The surfer claimed the world championship in 2002, ’03 and ’04, and was a four-time winner of the prestigious Vans Triple Crown of Surfing.
Irons, who is revered in Hawaii and was known in the surfing community worldwide for being fearless, humble and a fierce competitor, died Nov. 2 while on a layover while en route home to Kauai from Puerto Rico. He had withdrawn two days earlier from the 2010 Rip Curl Pro Search with flu-like symptoms, been put on an intravenous drip and urged to seek medical attention but decided to return to Hawaii. According to the family, it was the first time he had withdrawn from a competition.

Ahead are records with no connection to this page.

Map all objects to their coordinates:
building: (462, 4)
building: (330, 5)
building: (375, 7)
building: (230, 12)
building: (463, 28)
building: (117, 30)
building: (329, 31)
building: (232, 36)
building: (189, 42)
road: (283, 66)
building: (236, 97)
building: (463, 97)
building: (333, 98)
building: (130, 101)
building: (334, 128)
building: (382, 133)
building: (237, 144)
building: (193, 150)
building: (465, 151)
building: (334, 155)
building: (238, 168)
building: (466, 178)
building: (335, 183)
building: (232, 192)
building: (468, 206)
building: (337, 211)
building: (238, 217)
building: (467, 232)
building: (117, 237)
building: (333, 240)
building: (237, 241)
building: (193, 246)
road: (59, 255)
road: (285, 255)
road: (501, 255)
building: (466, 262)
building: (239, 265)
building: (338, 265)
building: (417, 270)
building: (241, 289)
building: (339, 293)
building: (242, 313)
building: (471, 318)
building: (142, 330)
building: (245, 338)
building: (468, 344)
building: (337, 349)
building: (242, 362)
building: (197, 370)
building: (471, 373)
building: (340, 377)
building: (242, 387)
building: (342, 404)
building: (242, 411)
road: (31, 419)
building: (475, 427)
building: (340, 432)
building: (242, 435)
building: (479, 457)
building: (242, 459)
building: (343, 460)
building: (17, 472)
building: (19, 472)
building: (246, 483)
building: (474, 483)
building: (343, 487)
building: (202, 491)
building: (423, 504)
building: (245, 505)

San Antonio forensic pathologist Dr. Vincent Di Maio, who reviewed the autopsy results for the family, called it a “very straightforward case,” where Irons died of hardening of the arteries. He said plaque produced severe narrowing, 70 to 80 per cent of his anterior descending coronary artery.
Contrary to Peerwani’s report that drugs were a secondary cause, Di Maio said: “There were no other factors contributing to the death.”